Outthentic expansion

Hi!

This is a quick post on latest Outthentic changes going to be released in the nearest future. Not going into technical details, I would gladly say that:

  • Outthentic is turning into "Multipurpose scenarios framework" meaning not only test or reports scripts, but ANY scripts or scenarios could be written on this tool.

  • Outthentic is getting language agnostic tool ( but it is still written on Perl ! ). Now one may use Perl, Bash or Ruby to extend basic DSL, see a lot of examples here and a heavily updated documentation here

All these features are kinda under active development, but one may play with developers version installing from the github source code.

Regards

--- Alexey Melezhik

Monitoring bad ssh logins with sparrow and logdog

Logdog is yet another sparrow plugin to analyze various log files.

One my use logdog for various tasks like finding errors in nginx/apache logs or inspecting suspicious entries in your sshd log file.

One killer feature of logdog is it parsing log lines for the given period of time. Like one can ask to find only entries for last hour or for last 2 days or even 15 minutes.
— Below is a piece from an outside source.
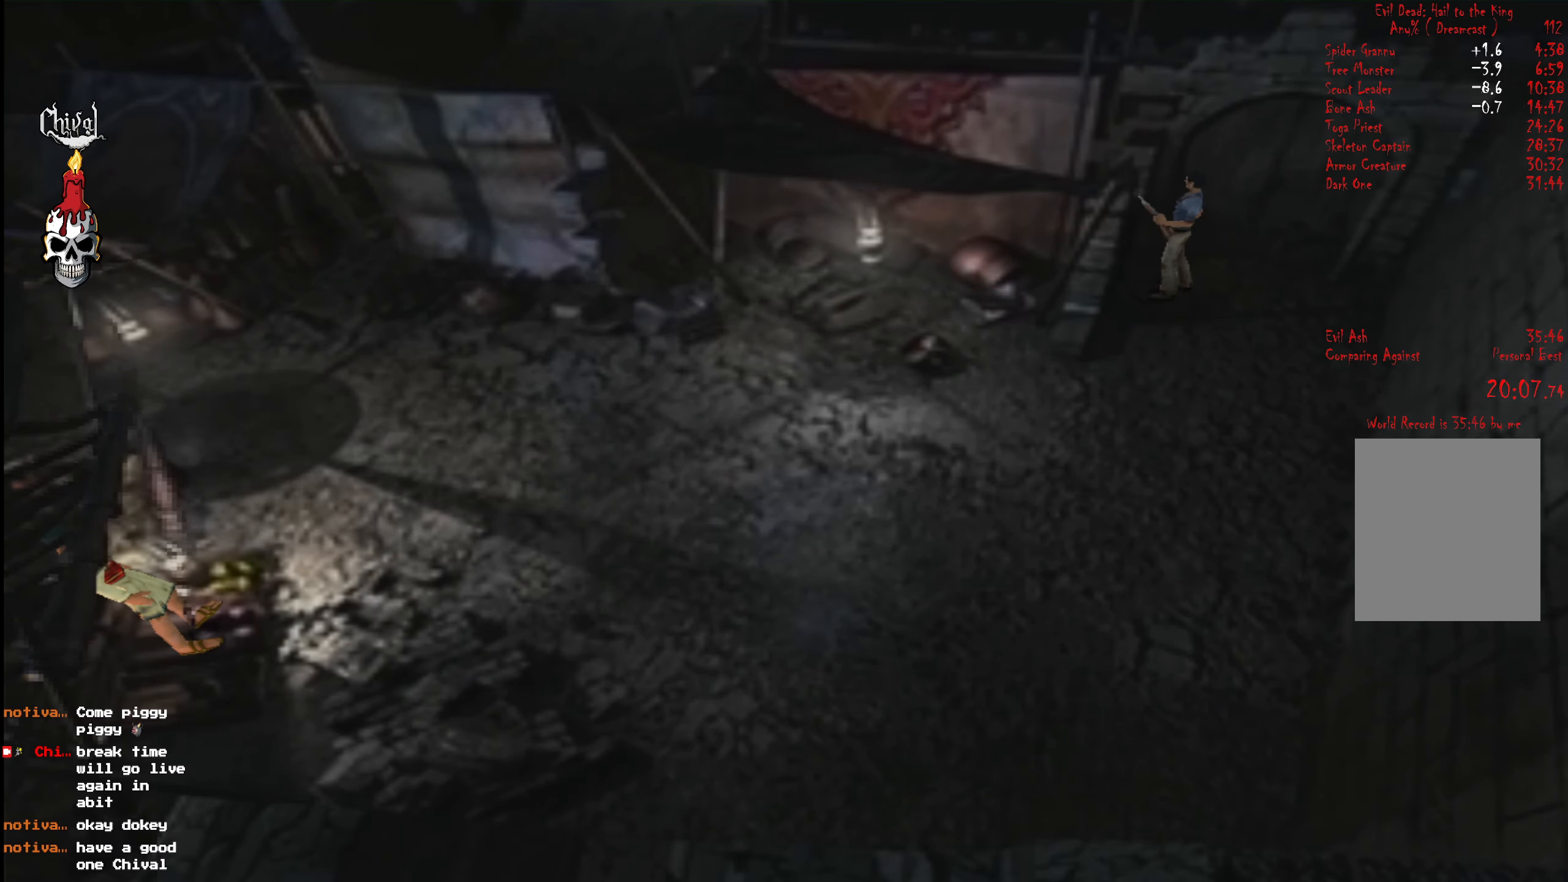
{"buttons": ["R2", "DPAD_UP"], "right_stick": "center", "events": [[84, "DPAD_UP", "down"], [217, "DPAD_LEFT", "up"], [317, "DPAD_LEFT", "down"], [417, "DPAD_LEFT", "up"]]}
It is very handy as often this is probably what you need - to identify what have happened recently and to not re-examine all the events happened a long time before.
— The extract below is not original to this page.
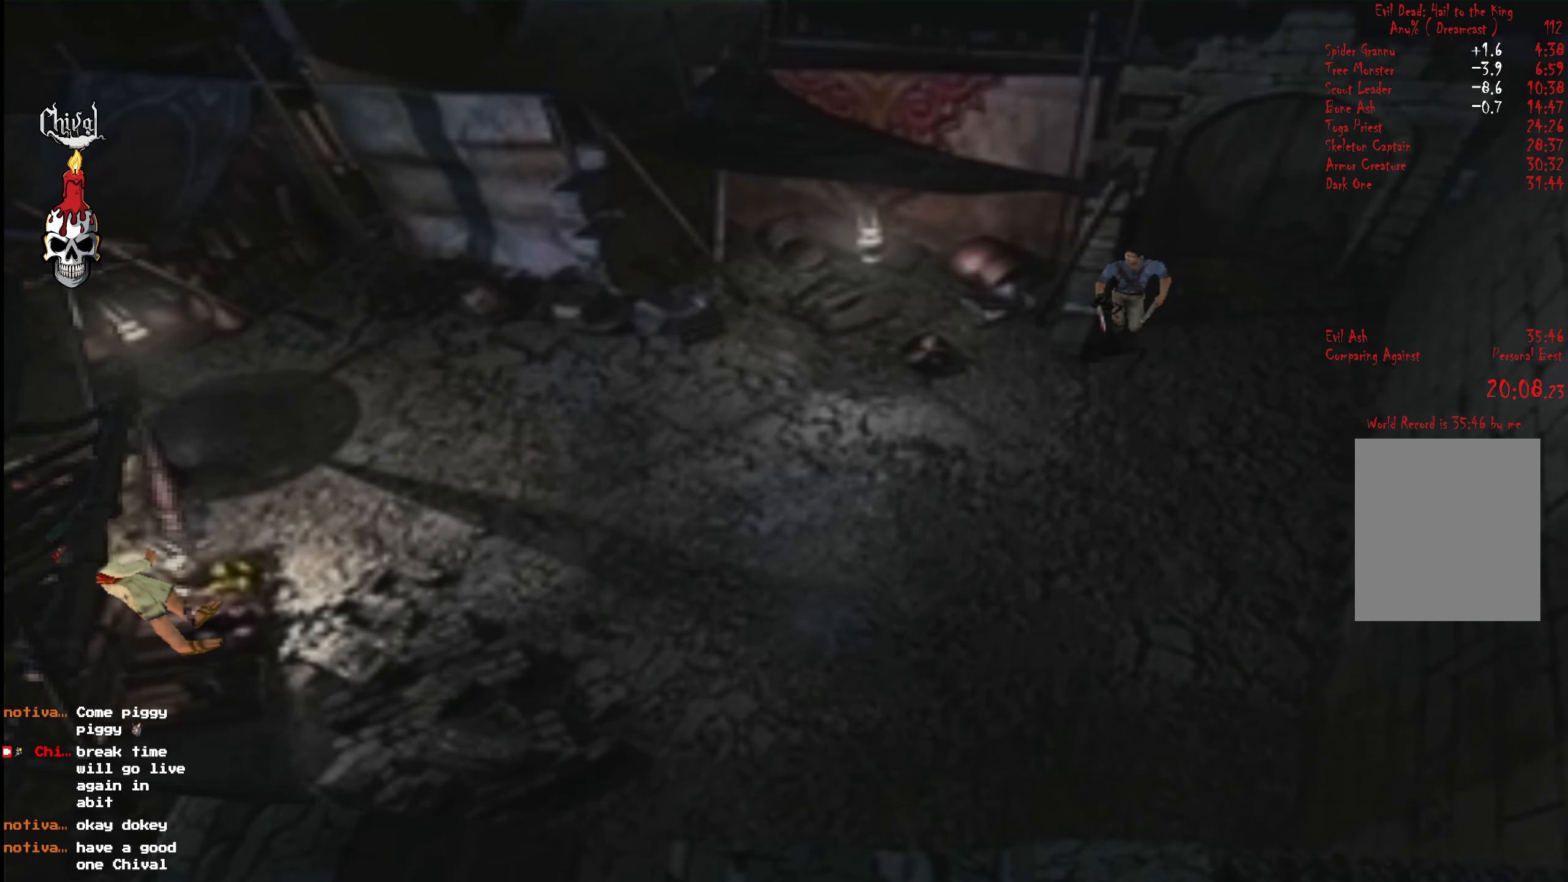
{"buttons": ["R2", "DPAD_UP", "DPAD_RIGHT"], "right_stick": "center", "events": [[167, "DPAD_RIGHT", "down"]]}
Let's see how one can monitor BAD ssh logins using logdog. The rest part of this blog will look like a formal documentation, but I hope you won't be frustrated! :)

Installing logdog

First of all we need sparrow and a minimal prerequisites:

$ yum install curl
$ cpanm Sparrow
$ sparrow index update
$ sparrow plg install logdog

Now comes configuration part

Configure monitoring suite

 # let's create project - it just a container for sparrow monitoring suites
 $ sparrow project create system
 # sparrow checkpoint is a configurable sparrow plugin 
 $ sparrow check add system ssh-bad-logins
 # let's bind ssh-bad-logins checkpoint to logdog plugin
 $ sparrow check set system ssh-bad-logins logdog
 # and provide configuration:
 $ export EDITOR=nano
 $ sparrow check ini system ssh-bad-logins

Configuration parameters will be:

[logdog]
# this is where sshd keep logs
file = /var/log/auth.log

# we will be interested in only entries related to `bad logins' failures 
filter = Failed password

# as on my server timestamps are in format
# kinds Apr  8 11:35:23 
# this regexp pattern will be use to identify entries times:
time_pattern = (\S+)\s+(\d+)\s+(\S+)\s

# this is required to convert found times ( given by time_pattern )
# into Time Objects and make proper time calculation
time_format = %b %e %T

# This timezone is used on my server
# The list of acceptable timezone
# could be found here
# https://metacpan.org/pod/DateTime::TimeZone::Catalog
timezone = Europe/Moscow

# key_filed is pattern to group found entries 
# as on my server they looks like:
# Failed password for $LOGIN from $IP_ADDRESS port 18367 ssh2
# I want to group them by user login and IP address 
key_field = password for\s+(.*)\s+from\s+(\S+)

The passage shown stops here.